> What you have to do
In how many lines of the entries below does "cancer" appear? Give only the number.

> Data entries

▼

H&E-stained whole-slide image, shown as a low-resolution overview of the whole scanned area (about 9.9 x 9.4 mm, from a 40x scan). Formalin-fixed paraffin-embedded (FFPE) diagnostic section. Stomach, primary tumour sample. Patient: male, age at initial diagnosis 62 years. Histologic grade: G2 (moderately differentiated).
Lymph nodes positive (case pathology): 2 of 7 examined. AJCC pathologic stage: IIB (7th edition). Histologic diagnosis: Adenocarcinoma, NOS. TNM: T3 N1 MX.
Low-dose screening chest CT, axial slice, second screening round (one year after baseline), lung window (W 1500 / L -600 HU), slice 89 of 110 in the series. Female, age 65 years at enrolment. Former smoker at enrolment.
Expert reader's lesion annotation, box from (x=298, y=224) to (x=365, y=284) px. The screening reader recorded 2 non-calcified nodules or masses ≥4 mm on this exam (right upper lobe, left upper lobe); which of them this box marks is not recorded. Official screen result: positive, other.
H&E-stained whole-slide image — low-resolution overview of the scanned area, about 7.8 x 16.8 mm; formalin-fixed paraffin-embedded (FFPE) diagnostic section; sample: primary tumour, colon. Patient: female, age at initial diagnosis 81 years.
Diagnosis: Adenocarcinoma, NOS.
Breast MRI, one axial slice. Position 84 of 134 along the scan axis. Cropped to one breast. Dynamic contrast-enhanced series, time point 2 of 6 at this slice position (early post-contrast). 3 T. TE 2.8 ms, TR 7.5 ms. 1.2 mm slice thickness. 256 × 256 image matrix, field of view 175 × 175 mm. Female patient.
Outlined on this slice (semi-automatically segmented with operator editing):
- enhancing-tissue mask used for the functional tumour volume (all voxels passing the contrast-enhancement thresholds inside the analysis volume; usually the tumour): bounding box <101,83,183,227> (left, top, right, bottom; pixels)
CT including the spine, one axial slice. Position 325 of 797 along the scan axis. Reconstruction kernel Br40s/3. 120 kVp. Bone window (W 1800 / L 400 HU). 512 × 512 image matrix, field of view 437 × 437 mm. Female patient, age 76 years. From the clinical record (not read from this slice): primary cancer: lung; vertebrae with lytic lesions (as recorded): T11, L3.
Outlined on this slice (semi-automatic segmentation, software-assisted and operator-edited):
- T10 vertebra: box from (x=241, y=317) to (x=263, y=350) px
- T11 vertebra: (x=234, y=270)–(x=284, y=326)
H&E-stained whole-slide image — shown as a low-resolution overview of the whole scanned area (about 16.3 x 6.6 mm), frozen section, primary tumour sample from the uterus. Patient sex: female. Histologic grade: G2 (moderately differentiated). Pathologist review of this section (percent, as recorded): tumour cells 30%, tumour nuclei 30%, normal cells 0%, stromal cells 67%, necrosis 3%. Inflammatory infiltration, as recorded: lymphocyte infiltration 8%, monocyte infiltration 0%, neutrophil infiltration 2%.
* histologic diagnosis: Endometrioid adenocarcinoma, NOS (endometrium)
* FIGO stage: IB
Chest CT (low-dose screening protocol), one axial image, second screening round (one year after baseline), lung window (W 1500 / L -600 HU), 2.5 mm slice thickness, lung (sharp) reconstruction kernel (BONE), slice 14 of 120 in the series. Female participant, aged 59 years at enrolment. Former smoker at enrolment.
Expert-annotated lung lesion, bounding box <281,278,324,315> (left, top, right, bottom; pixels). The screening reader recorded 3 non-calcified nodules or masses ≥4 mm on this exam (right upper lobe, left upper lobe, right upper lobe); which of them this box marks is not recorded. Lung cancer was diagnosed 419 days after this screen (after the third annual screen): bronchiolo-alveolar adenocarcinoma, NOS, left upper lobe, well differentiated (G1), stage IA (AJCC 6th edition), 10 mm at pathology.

▲

> Solved exercise
2